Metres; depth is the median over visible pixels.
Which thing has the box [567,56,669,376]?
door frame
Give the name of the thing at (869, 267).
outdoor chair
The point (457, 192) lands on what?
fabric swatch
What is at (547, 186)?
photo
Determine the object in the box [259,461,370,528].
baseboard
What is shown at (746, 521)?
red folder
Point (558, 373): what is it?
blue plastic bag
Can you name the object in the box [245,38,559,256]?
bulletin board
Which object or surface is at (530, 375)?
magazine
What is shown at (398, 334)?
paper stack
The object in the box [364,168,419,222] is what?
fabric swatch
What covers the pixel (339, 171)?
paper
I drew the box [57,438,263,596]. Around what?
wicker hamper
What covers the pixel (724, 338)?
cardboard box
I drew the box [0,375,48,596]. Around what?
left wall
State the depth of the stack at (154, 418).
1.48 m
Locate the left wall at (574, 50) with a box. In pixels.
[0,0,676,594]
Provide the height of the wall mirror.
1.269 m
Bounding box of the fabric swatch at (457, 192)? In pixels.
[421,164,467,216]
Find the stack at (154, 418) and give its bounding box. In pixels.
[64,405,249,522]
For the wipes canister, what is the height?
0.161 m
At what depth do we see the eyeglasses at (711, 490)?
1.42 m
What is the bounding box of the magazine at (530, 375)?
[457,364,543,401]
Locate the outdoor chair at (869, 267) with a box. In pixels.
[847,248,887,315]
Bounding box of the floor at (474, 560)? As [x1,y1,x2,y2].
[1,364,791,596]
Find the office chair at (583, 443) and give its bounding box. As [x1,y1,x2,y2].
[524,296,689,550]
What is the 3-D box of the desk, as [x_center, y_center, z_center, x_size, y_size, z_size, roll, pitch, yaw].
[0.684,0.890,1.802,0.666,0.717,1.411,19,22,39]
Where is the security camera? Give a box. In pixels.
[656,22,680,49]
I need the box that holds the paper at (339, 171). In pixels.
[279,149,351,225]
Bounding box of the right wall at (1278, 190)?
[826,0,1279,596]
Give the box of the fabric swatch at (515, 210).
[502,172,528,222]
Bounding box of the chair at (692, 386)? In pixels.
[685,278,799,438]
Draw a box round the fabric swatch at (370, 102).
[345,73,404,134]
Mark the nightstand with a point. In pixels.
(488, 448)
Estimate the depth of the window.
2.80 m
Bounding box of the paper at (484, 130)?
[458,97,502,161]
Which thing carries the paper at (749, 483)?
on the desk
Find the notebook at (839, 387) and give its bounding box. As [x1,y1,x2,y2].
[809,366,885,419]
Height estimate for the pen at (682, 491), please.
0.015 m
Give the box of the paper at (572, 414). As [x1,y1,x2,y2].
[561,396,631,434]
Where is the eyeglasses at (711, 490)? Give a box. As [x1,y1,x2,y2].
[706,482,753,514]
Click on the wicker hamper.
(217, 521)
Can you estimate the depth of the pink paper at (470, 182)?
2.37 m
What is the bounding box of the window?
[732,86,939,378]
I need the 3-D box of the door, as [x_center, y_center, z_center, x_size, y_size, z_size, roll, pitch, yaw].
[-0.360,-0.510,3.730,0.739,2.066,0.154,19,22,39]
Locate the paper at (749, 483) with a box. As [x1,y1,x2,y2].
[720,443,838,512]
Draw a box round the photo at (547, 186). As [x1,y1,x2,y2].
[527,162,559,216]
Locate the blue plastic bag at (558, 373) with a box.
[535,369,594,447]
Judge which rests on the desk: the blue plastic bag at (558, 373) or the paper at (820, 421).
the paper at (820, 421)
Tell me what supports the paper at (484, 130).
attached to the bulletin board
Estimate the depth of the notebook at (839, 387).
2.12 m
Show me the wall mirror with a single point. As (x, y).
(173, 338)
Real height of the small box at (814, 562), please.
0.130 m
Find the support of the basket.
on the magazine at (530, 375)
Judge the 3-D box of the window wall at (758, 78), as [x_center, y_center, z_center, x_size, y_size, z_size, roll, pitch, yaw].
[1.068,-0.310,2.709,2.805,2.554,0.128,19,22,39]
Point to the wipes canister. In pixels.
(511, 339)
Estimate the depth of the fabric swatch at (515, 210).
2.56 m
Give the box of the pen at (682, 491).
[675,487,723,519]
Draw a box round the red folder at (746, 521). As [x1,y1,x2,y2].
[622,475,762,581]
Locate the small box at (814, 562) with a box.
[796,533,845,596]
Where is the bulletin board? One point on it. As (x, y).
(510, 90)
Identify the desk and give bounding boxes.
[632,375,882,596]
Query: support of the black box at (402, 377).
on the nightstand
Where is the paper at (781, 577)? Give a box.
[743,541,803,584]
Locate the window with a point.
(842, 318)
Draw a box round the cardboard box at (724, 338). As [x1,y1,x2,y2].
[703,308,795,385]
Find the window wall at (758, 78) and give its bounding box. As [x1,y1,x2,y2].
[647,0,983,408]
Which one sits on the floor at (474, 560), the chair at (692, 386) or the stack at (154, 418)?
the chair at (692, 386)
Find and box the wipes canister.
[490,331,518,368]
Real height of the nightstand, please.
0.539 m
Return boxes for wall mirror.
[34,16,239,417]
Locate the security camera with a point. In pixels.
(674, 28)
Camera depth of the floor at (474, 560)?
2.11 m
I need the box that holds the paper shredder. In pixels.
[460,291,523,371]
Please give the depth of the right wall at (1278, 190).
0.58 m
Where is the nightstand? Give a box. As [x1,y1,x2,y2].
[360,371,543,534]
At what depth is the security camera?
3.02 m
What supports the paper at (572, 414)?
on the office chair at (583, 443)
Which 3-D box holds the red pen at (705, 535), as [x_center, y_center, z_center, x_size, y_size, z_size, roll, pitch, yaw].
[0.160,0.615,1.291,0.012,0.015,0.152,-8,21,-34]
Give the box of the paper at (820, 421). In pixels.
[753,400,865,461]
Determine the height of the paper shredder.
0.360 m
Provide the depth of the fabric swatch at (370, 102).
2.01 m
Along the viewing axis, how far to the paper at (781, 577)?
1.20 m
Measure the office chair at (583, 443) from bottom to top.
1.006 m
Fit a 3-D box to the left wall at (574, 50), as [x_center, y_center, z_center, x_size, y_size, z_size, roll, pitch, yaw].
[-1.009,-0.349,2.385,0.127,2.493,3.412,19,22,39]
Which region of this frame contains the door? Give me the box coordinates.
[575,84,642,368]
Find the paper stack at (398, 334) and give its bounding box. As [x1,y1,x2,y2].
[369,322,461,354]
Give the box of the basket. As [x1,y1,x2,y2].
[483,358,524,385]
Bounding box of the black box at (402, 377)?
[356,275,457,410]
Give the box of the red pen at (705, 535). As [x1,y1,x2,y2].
------------------------
### PROMPT:
Each entry should be reproduced in the output exactly.

### OUTPUT:
Metres; depth is the median over visible pixels.
Which thing has the box [567,56,669,376]?
door frame
Give the name of the thing at (869, 267).
outdoor chair
The point (457, 192) lands on what?
fabric swatch
What is at (547, 186)?
photo
Determine the object in the box [259,461,370,528].
baseboard
What is shown at (746, 521)?
red folder
Point (558, 373): what is it?
blue plastic bag
Can you name the object in the box [245,38,559,256]?
bulletin board
Which object or surface is at (530, 375)?
magazine
What is shown at (398, 334)?
paper stack
The object in the box [364,168,419,222] is what?
fabric swatch
What covers the pixel (339, 171)?
paper
I drew the box [57,438,263,596]. Around what?
wicker hamper
What covers the pixel (724, 338)?
cardboard box
I drew the box [0,375,48,596]. Around what?
left wall
State the depth of the stack at (154, 418).
1.48 m
Locate the left wall at (574, 50) with a box. In pixels.
[0,0,676,594]
Provide the height of the wall mirror.
1.269 m
Bounding box of the fabric swatch at (457, 192)? In pixels.
[421,164,467,216]
Find the stack at (154, 418) and give its bounding box. In pixels.
[64,405,249,522]
For the wipes canister, what is the height?
0.161 m
At what depth do we see the eyeglasses at (711, 490)?
1.42 m
What is the bounding box of the magazine at (530, 375)?
[457,364,543,401]
Locate the outdoor chair at (869, 267) with a box. In pixels.
[847,248,887,315]
Bounding box of the floor at (474, 560)? As [x1,y1,x2,y2].
[1,364,791,596]
Find the office chair at (583, 443) and give its bounding box. As [x1,y1,x2,y2].
[524,296,689,550]
What is the 3-D box of the desk, as [x_center, y_center, z_center, x_size, y_size, z_size, roll, pitch, yaw].
[0.684,0.890,1.802,0.666,0.717,1.411,19,22,39]
Where is the security camera? Give a box. In pixels.
[656,22,680,49]
I need the box that holds the paper at (339, 171). In pixels.
[279,149,351,225]
Bounding box of the right wall at (1278, 190)?
[826,0,1279,596]
Give the box of the fabric swatch at (515, 210).
[502,172,528,222]
Bounding box of the chair at (692, 386)? In pixels.
[685,278,799,438]
Draw a box round the fabric swatch at (370, 102).
[345,73,404,134]
Mark the nightstand with a point. In pixels.
(488, 448)
Estimate the depth of the window.
2.80 m
Bounding box of the paper at (484, 130)?
[458,97,502,161]
Which thing carries the paper at (749, 483)?
on the desk
Find the notebook at (839, 387) and give its bounding box. As [x1,y1,x2,y2].
[809,366,885,419]
Height estimate for the pen at (682, 491), please.
0.015 m
Give the box of the paper at (572, 414). As [x1,y1,x2,y2].
[561,396,631,434]
Where is the eyeglasses at (711, 490)? Give a box. As [x1,y1,x2,y2].
[706,482,753,514]
Click on the wicker hamper.
(217, 521)
Can you estimate the depth of the pink paper at (470, 182)?
2.37 m
What is the bounding box of the window?
[732,86,939,378]
I need the 3-D box of the door, as [x_center, y_center, z_center, x_size, y_size, z_size, roll, pitch, yaw].
[-0.360,-0.510,3.730,0.739,2.066,0.154,19,22,39]
Locate the paper at (749, 483) with a box. As [x1,y1,x2,y2].
[720,443,838,512]
Draw a box round the photo at (547, 186). As [x1,y1,x2,y2].
[527,162,559,216]
Locate the blue plastic bag at (558, 373) with a box.
[535,369,594,447]
Judge which rests on the desk: the blue plastic bag at (558, 373) or the paper at (820, 421).
the paper at (820, 421)
Tell me what supports the paper at (484, 130).
attached to the bulletin board
Estimate the depth of the notebook at (839, 387).
2.12 m
Show me the wall mirror with a single point. As (x, y).
(173, 338)
Real height of the small box at (814, 562), please.
0.130 m
Find the support of the basket.
on the magazine at (530, 375)
Judge the 3-D box of the window wall at (758, 78), as [x_center, y_center, z_center, x_size, y_size, z_size, roll, pitch, yaw].
[1.068,-0.310,2.709,2.805,2.554,0.128,19,22,39]
Point to the wipes canister. In pixels.
(511, 339)
Estimate the depth of the fabric swatch at (515, 210).
2.56 m
Give the box of the pen at (682, 491).
[675,487,723,519]
Draw a box round the red folder at (746, 521). As [x1,y1,x2,y2].
[622,475,762,581]
Locate the small box at (814, 562) with a box.
[796,533,845,596]
Where is the bulletin board? One point on it. As (x, y).
(510, 90)
Identify the desk and give bounding boxes.
[632,375,882,596]
Query: support of the black box at (402, 377).
on the nightstand
Where is the paper at (781, 577)? Give a box.
[743,541,803,584]
Locate the window with a point.
(842, 318)
Draw a box round the cardboard box at (724, 338). As [x1,y1,x2,y2].
[703,308,795,385]
Find the window wall at (758, 78) and give its bounding box. As [x1,y1,x2,y2].
[647,0,983,408]
Which one sits on the floor at (474, 560), the chair at (692, 386) or the stack at (154, 418)?
the chair at (692, 386)
Find and box the wipes canister.
[490,331,518,368]
Real height of the nightstand, please.
0.539 m
Return boxes for wall mirror.
[34,16,239,417]
Locate the security camera with a point. In pixels.
(674, 28)
Camera depth of the floor at (474, 560)?
2.11 m
I need the box that holds the paper shredder. In pixels.
[460,291,523,371]
Please give the depth of the right wall at (1278, 190).
0.58 m
Where is the nightstand? Give a box. As [x1,y1,x2,y2].
[360,371,543,534]
At what depth is the security camera?
3.02 m
What supports the paper at (572, 414)?
on the office chair at (583, 443)
Which 3-D box holds the red pen at (705, 535), as [x_center, y_center, z_center, x_size, y_size, z_size, roll, pitch, yaw].
[0.160,0.615,1.291,0.012,0.015,0.152,-8,21,-34]
Give the box of the paper at (820, 421). In pixels.
[753,400,865,461]
Determine the height of the paper shredder.
0.360 m
Provide the depth of the fabric swatch at (370, 102).
2.01 m
Along the viewing axis, how far to the paper at (781, 577)?
1.20 m
Measure the office chair at (583, 443) from bottom to top.
1.006 m
Fit a 3-D box to the left wall at (574, 50), as [x_center, y_center, z_center, x_size, y_size, z_size, roll, pitch, yaw].
[-1.009,-0.349,2.385,0.127,2.493,3.412,19,22,39]
Which region of this frame contains the door? Give me the box coordinates.
[575,84,642,368]
Find the paper stack at (398, 334) and give its bounding box. As [x1,y1,x2,y2].
[369,322,461,354]
Give the box of the basket. As [x1,y1,x2,y2].
[483,358,524,385]
Bounding box of the black box at (402, 377)?
[356,275,457,410]
Give the box of the red pen at (705, 535). As [x1,y1,x2,y2].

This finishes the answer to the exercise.